The sensors and environment monitoring research being performed at LEO aims to advance our understanding of how climate change may impact water resources and ecosystems in arid environments.

Just a Big Greenhouse?

There are obvious advantages of experiments within a controlled environment, such as the biomes of Biosphere 2. Nonetheless, there are drawbacks. Andrew Peterson, an assistant professor of earth and environmental sciences, points out that:

  • The construction’s building’s glass windows cut the available sunlight by nearly half
  • There is no way to simulate storms with high winds or damaging downpours.
  • The Biosphere cannot re-create all the plant or soil complexities of a Brazilian rain forest or the Sonoran Desert, although it can approximate them.
  • The humidity inside is considerably higher than that outside which can be a problem for research in the desert biome.

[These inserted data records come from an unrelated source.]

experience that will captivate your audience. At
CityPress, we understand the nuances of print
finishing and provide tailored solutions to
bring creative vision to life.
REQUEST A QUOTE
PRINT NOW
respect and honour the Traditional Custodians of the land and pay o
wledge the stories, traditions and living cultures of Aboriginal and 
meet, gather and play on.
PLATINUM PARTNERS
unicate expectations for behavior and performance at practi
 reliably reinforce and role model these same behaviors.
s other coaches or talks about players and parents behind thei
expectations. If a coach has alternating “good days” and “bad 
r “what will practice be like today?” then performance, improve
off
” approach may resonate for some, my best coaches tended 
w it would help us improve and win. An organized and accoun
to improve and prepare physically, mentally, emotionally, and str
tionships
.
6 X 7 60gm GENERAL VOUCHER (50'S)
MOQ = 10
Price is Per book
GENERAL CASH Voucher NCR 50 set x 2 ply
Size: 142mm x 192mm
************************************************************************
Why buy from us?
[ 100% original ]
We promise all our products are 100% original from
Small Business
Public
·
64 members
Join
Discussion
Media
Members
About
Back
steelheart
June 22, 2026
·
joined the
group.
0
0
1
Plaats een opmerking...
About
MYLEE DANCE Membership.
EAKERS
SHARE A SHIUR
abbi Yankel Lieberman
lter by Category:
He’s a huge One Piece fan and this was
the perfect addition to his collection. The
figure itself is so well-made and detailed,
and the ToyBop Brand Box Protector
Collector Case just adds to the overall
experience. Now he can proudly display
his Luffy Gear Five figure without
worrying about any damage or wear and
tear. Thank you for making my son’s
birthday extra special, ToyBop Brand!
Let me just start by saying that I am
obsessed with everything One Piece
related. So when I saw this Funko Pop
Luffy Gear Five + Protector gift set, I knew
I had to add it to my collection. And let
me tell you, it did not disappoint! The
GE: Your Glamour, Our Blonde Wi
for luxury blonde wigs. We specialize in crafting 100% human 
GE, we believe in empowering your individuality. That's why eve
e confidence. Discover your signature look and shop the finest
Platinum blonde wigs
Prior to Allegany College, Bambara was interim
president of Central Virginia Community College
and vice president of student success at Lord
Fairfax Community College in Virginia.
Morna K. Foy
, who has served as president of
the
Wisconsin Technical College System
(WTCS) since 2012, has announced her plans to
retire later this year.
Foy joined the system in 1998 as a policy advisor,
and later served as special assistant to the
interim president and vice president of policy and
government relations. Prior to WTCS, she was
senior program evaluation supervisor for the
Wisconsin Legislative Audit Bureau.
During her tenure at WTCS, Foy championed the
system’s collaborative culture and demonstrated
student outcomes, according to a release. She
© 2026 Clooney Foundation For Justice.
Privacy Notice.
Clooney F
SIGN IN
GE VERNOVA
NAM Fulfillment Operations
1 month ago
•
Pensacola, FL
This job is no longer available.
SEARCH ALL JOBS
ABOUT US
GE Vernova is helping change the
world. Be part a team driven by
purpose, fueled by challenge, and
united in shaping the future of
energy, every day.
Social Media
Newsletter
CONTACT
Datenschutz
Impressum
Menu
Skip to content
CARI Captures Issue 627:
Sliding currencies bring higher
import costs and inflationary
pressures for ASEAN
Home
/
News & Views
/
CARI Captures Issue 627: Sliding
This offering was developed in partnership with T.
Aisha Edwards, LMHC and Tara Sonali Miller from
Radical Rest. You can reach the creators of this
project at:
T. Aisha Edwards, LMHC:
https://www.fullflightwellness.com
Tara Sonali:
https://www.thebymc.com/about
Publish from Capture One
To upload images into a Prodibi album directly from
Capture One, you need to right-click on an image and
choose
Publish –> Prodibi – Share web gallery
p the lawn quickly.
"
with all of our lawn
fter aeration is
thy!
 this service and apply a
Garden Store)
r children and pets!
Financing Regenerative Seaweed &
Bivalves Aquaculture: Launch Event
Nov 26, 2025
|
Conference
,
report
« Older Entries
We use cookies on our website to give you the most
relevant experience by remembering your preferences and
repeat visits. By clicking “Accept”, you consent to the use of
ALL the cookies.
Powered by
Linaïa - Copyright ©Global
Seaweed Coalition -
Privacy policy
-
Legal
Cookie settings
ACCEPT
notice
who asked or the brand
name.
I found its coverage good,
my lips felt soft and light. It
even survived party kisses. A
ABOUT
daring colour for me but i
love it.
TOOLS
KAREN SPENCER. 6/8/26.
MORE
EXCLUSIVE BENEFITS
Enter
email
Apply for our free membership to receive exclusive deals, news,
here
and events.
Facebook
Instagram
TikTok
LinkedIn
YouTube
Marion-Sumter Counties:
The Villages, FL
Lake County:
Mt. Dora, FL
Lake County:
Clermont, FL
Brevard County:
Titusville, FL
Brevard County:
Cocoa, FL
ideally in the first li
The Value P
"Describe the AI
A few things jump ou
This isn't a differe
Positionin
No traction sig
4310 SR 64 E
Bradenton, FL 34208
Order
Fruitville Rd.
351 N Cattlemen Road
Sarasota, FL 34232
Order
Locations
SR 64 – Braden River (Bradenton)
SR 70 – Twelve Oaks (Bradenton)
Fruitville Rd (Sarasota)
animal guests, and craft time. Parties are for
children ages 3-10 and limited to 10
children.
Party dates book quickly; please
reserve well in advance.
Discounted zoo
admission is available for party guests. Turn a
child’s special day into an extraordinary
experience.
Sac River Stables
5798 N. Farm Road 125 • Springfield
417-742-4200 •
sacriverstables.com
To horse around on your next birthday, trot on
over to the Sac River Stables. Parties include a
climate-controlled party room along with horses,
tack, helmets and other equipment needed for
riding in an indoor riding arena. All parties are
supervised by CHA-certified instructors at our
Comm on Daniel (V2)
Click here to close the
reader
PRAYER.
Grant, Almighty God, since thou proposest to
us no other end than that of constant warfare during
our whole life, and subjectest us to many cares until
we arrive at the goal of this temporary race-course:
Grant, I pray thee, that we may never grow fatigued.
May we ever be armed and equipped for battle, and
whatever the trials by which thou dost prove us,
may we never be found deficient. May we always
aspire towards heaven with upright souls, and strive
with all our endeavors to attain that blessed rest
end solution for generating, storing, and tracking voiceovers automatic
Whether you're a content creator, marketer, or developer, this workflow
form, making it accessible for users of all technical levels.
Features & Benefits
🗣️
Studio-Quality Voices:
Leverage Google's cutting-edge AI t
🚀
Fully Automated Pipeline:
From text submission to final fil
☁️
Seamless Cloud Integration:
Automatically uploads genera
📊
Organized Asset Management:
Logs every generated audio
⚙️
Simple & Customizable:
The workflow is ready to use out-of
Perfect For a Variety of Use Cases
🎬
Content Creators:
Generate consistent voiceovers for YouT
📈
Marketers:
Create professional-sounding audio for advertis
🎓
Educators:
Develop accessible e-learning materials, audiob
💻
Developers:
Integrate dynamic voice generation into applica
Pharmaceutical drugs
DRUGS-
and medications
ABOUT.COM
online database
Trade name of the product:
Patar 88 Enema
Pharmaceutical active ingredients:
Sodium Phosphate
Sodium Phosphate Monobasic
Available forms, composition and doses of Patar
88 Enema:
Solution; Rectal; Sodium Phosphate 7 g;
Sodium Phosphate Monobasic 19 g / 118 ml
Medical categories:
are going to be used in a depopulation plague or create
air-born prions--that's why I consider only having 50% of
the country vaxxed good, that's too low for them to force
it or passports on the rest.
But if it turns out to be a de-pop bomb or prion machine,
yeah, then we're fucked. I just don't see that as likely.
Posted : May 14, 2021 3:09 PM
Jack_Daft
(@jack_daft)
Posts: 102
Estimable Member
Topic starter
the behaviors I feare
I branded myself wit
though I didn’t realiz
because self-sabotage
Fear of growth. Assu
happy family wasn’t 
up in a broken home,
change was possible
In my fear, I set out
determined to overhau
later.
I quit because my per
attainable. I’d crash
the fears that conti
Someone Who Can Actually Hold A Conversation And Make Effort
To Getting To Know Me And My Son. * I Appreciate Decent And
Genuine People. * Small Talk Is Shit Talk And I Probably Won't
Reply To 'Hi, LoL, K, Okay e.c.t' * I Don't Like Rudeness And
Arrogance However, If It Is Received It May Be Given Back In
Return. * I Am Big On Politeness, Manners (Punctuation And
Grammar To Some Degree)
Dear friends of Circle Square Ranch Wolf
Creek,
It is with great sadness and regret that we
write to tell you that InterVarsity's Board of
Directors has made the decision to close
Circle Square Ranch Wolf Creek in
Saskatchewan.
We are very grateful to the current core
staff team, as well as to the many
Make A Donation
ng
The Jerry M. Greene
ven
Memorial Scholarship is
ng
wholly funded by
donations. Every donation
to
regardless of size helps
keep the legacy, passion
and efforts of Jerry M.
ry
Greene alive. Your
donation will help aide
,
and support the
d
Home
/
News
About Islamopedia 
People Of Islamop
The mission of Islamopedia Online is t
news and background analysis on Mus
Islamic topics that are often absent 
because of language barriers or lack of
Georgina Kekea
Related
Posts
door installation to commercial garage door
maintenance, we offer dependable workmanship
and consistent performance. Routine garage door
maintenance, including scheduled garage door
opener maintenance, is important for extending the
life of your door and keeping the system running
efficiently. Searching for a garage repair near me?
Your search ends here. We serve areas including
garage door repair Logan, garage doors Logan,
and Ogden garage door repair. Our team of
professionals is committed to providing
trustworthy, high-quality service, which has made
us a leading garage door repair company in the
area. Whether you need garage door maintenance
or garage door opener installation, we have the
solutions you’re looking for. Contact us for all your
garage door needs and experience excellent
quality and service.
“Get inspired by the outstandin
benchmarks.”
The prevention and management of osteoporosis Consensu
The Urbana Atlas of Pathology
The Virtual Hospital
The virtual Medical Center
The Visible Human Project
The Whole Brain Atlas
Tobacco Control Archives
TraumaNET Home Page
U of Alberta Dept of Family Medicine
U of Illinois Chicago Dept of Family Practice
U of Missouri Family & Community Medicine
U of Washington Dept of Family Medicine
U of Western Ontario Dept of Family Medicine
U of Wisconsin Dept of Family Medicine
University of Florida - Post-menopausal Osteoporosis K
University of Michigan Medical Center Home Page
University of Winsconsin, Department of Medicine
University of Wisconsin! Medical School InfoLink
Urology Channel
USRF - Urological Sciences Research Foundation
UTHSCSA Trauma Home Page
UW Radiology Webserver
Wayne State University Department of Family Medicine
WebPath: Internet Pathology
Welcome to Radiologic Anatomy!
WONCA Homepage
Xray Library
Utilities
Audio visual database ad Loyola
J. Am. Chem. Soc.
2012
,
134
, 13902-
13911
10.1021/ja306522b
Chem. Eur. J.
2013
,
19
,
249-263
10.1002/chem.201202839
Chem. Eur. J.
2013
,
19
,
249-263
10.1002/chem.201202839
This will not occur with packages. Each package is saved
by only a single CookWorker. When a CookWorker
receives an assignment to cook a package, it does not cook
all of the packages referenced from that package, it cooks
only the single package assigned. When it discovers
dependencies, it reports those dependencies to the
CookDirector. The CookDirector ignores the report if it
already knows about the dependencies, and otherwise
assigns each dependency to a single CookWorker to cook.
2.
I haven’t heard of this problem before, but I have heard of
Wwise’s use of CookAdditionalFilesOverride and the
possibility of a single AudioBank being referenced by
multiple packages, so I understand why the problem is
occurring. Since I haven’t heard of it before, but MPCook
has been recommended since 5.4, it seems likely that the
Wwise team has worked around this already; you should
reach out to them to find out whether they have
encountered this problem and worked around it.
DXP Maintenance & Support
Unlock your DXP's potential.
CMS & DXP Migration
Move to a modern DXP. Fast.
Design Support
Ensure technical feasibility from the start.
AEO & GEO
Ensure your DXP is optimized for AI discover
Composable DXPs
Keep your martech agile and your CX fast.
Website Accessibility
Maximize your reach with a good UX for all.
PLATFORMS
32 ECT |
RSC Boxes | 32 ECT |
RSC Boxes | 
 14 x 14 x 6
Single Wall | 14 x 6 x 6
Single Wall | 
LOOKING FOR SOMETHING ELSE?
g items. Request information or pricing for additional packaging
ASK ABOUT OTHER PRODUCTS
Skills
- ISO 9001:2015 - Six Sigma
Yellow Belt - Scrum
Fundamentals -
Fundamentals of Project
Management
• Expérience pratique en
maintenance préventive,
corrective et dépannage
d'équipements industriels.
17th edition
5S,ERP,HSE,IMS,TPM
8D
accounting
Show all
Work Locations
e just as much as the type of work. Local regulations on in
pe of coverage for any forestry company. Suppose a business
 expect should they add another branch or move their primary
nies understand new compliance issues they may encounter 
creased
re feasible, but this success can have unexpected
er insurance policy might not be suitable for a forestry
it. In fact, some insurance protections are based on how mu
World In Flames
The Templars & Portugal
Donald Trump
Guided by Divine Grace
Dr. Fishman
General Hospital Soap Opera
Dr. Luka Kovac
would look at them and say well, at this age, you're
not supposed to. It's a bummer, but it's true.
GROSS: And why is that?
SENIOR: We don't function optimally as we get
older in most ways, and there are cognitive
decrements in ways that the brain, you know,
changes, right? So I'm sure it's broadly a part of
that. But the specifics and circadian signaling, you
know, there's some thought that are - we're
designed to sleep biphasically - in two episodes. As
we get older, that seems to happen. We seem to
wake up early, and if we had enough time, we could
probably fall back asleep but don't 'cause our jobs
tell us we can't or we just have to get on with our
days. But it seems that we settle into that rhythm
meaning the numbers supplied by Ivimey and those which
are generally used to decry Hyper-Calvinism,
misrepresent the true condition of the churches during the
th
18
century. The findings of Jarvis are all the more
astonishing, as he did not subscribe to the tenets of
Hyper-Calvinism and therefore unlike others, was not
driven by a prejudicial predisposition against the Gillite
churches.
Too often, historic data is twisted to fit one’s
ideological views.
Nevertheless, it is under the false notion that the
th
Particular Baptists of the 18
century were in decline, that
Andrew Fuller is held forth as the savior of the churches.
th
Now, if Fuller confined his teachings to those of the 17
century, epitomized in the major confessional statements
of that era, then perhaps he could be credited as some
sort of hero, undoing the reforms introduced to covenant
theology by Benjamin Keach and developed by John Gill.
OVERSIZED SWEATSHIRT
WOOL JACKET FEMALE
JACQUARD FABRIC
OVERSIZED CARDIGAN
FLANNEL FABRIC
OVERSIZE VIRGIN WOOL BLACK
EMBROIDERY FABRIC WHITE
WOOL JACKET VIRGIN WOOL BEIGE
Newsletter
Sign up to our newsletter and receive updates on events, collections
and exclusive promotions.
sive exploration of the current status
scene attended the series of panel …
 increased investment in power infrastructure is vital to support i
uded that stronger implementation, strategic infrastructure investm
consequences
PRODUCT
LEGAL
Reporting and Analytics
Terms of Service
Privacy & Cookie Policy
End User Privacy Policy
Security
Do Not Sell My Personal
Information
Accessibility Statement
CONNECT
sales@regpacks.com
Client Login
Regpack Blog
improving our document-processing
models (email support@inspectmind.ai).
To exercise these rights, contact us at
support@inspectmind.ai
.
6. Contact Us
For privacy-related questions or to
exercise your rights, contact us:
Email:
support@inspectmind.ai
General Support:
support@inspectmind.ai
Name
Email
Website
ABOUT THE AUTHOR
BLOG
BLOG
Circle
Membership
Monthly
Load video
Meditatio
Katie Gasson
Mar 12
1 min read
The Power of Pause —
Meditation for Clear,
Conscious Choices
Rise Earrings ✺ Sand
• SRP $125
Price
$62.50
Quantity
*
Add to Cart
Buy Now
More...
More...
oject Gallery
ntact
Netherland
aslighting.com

These problems have led to questions of whether the Biosphere researchers are following the best scientific path. “The Biosphere is inherently a large greenhouse,” says William Schlesinger, dean of Duke University’s School of the Environment and Earth Sciences. “It’s useful for some kinds of science, but they have problems with replication [of experiments] because there is only one of them.”

Despite these observations, the two closure experiments performed the Biosphere set world records in fields such as closed ecological systems, agricultural production, health improvements with the high nutrient and low caloric diet the crew followed. Furthermore, research conducted through observations and environment monitoring within the facilities throughout the years has led to insights into the self-organization of complex biomic systems and atmospheric dynamics.